Lammas - Festa da Colheita


Hemisfério Sul: 2 de Fevereiro | Hemisfério Norte: 1 de Agosto

Este é o primeiro dos três sabbats da colheita. O Deus já dominou o mundo das trevas e agora passará por leves mudanças, seu poder está declinando com o passar dos dias. Por isso, o honramos e agradecemos pela energia dispensada sobre as colheitas.

O dia é comumente associado a Lugh, Deus Celta do Sol. Lammas era tipicamente uma festa agrícola, onde se agradecia pela primeira colheita do ano. Lugh é o Deus Sol e na Mitologia Celta é o maior dos guerreiros, que derrotou os gigantes que exigiam sacrifícios humanos do povo. 

A tradição pede que sejam feitos bonecos com espigas de milho ou ramos de trigo representando os Deuses, que nesse festival são chamados Senhor e Senhora do Milho. Nessa data deve-se agradecer a tudo o que colhemos durante o ano, sejam coisas boas ou más, pois até mesmo os problemas são veículos para a nossa evolução.

O outro nome do sabbat é Lammas, que significa "A Massa de Lugh". Isso se deve ao costume de se colher os primeiros grãos e fazer um pão que era dividido entre todos. Os membros do Coven devem fazer um pão comunitário que deverá ser consagrado junto com o vinho e repartido dentro do círculo.

O primeiro gole de vinho e o primeiro pedaço de pão devem ser jogados dentro do Caldeirão para serem queimados juntamente com papéis, onde serão escritos os agradecimentos e grãos de cereais. 

O boneco representando o Deus do milho também é queimado para nos lembrar de que devemos nos livrar de tudo o que é antigo e desgastado para que possamos colher uma nova vida.
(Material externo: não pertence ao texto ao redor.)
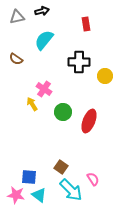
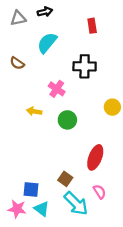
yellow circle: (105, 76) -> (112, 107), moved
pink cross: (44, 89) -> (57, 89), moved
yellow arrow: (32, 104) -> (34, 111), turned -48
red ellipse: (89, 121) -> (95, 157), moved

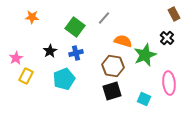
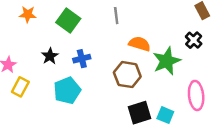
gray line: (104, 18) -> (116, 16), turned -48
green square: (75, 27) -> (68, 20), moved
black square: (112, 91) -> (140, 113), moved

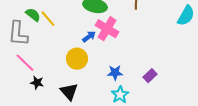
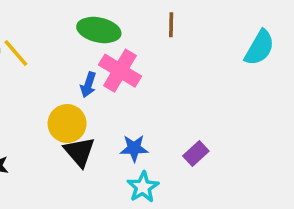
blue arrow: (89, 37) -> (88, 85), turned 144
black triangle: (69, 92) -> (79, 152), moved

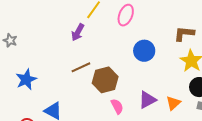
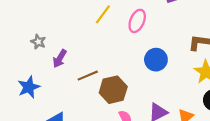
purple arrow: (78, 32) -> (60, 59), moved
gray star: (10, 40) -> (38, 42), moved

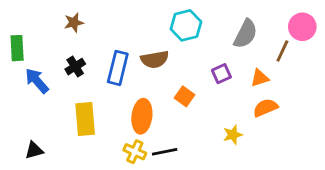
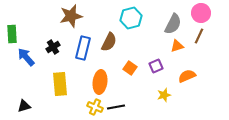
brown star: (74, 23) -> (71, 16), moved, size x1.6
pink circle: (302, 27) -> (201, 13), moved
brown semicircle: (155, 59) -> (109, 42), turned -54
purple square: (221, 74) -> (156, 66), moved
orange triangle: (260, 78) -> (177, 46), moved

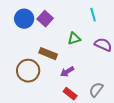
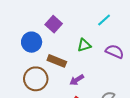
cyan line: (93, 15) -> (104, 20), turned 64
blue circle: (24, 19) -> (32, 42), moved

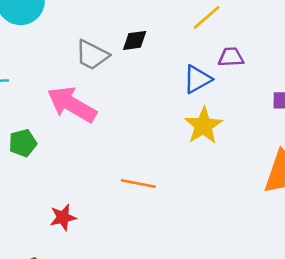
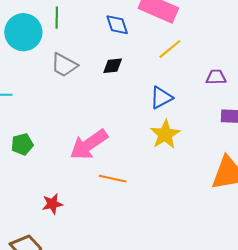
gray trapezoid: (92, 55) -> (64, 65), moved
purple trapezoid: (231, 57) -> (216, 77), moved
pink arrow: (72, 104) -> (89, 145), moved, turned -66

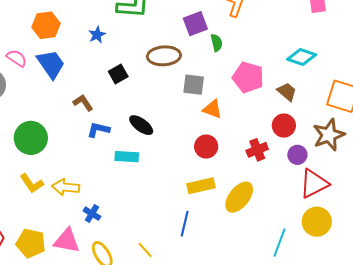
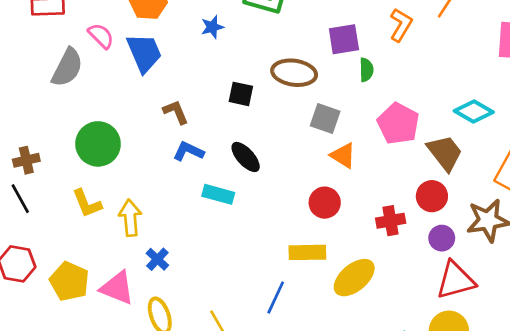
black square: (118, 74) -> (241, 94), moved, turned 30
brown trapezoid: (287, 92) -> (445, 153), size x1.4
yellow arrow: (66, 187) -> (130, 218), turned 68

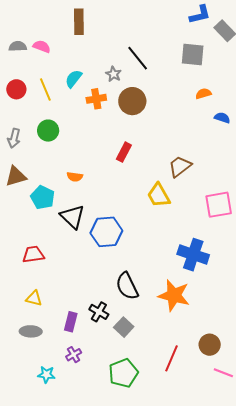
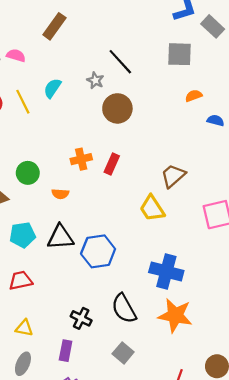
brown rectangle: (79, 22) -> (54, 26), turned 40
orange cross: (96, 99) -> (81, 159), moved
green circle: (48, 131) -> (28, 173), moved
cyan pentagon: (43, 197) -> (22, 235), moved, turned -30
black triangle: (72, 217) -> (60, 237), turned -44
blue cross: (193, 255) -> (166, 272), moved
black cross: (99, 312) -> (81, 318), moved
gray ellipse: (31, 331) -> (23, 364), turned -65

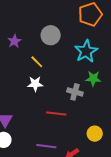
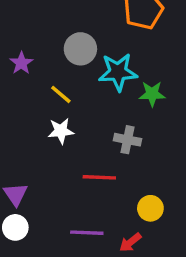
cyan star: (86, 51) -> (118, 72), moved, turned 30
green star: (93, 79) -> (152, 94), moved
yellow circle: (95, 134) -> (150, 208), moved

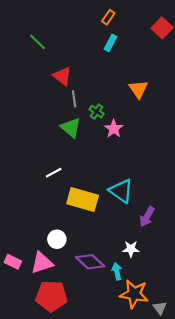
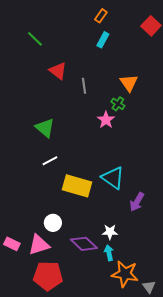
gray line: (74, 99) -> (84, 86), moved
green cross: (97, 112) -> (118, 104), moved
green triangle: (71, 128) -> (45, 128), moved
white star: (131, 249) -> (110, 232), moved

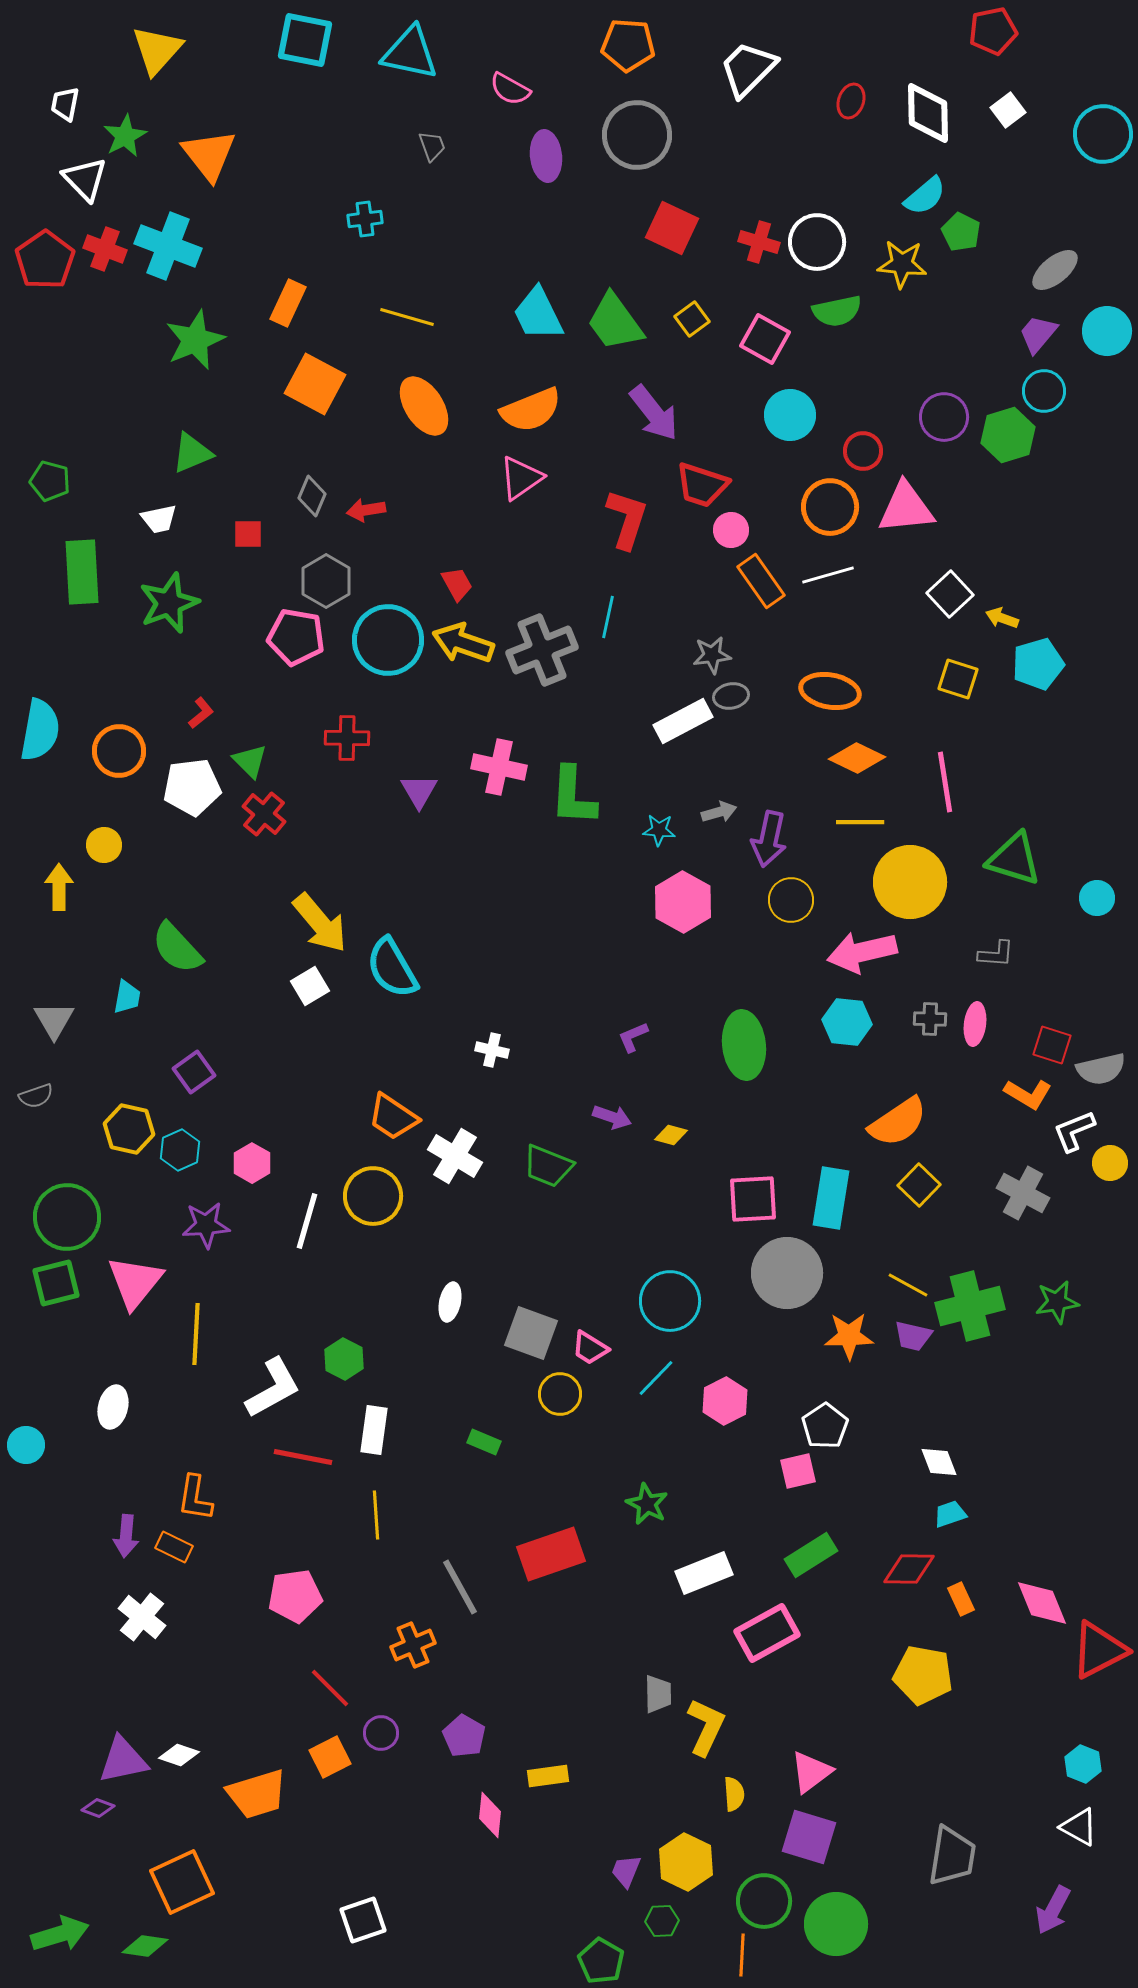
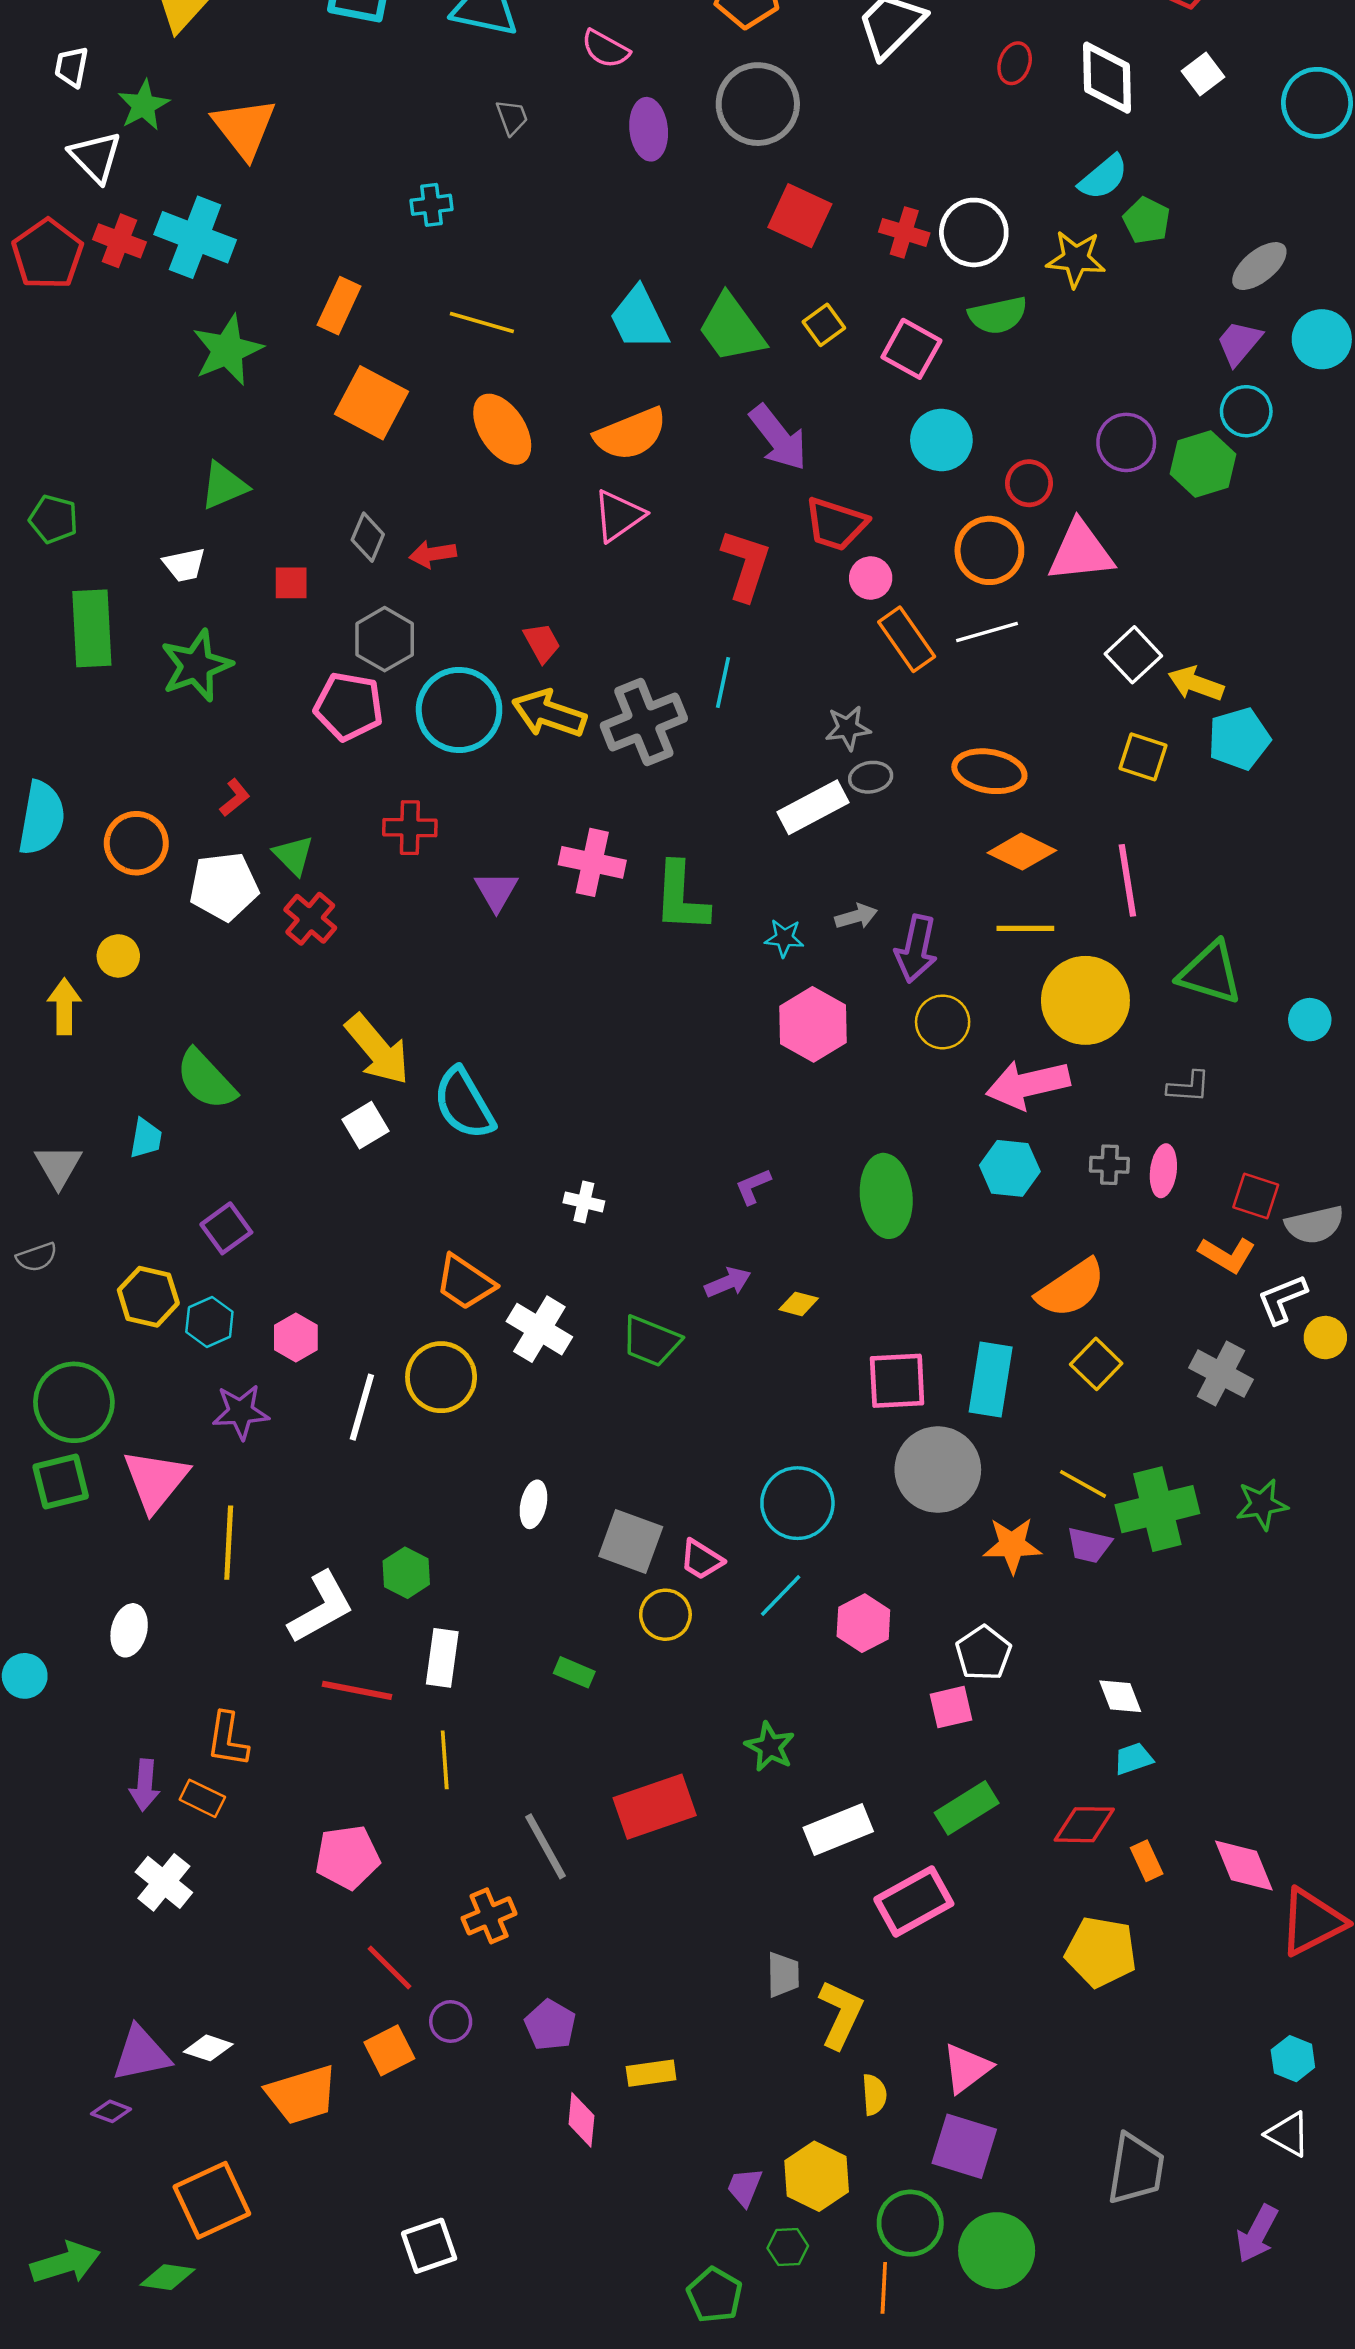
yellow arrow: (1002, 618) -> (1196, 684), size x1.4
purple arrow: (612, 1117) -> (728, 1282), turned -42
O altar é enfeitado com sementes, ramos de trigo, espigas de milho e frutas da época. 

Os alimentos pagãos tradicionais do sabbat Lammas são pães caseiros (trigo, aveia e, especialmente, milho), bolos de cevada, nozes, cerejas silvestres, maçãs, arroz, cordeiro assado, tortas de cereja, vinho de sabugueiro, cerveja e chá de olmo.

13 de dezembro de 2015

Litha - Solstício de Verão


Hemisfério Sul: 21 de Dezembro | Hemisfério Norte: 21 de Junho

O Solstício do Verão (ou Meio do Verão, Alban Hefin ou Litha), também conhecido como Dia de São João, na Europa, marca do dia mais longo do ano, quando o Sol está no seu zênite. Para os Bruxos e os Pagãos, esse dia sagrado simboliza o poder do sol, que marca um importante ponto decisivo da Grande Roda Solar do Ano, pois, após o Solstício do Verão, os dias se tornam visivelmente mais curtos.

Em certas tradições wiccanas, o Solstício do Verão simboliza o término do reinado do ano crescente do Deus Carvalho, que é, então, substituído pelo seu sucessor, o Deus Azevinho do ano decrescente. (O Deus Azevinho reinará até o Sabbat do Inverno, o dia mais curto do ano.)

O Litha era celebrado com grandiosas fogueiras pelos povos da Europa. As fogueiras representam o grande poder do Rei Solar e concediam mais energia ao astro para que o Verão durasse mais tempo de forma que o inverno não fosse tão rígido.

Também era comemorado nos tempos antigos com jogos e festivais. O corpo e o físico são reverenciados nesta data. Nesse dia o Sol atingiu a sua plenitude. O Deus chega ao ponto máximo de seu poder. O Solstício do Verão é uma época tradicional, em que os Bruxos colhem as ervas mágicas para encantamentos e poções, pois acredita-se que o poder inato das ervas é mais forte nesse dia. é o momento ideal para as divinações, os rituais de cura e o corte de varinhas divinas e dos bastões. 

Todas as formas de magia (especialmente as do amor) são também extremamente potentes na véspera do Solstício do Verão, e acredita-se que aquilo que for sonhado nessa noite se tornará verdade para quem sonhar. Os alimentos pagãos tradicionais do Sabbat do Solstício do Verão são vegetais frescos, frutas do verão, pão de centeio integral, cerveja e hidromel.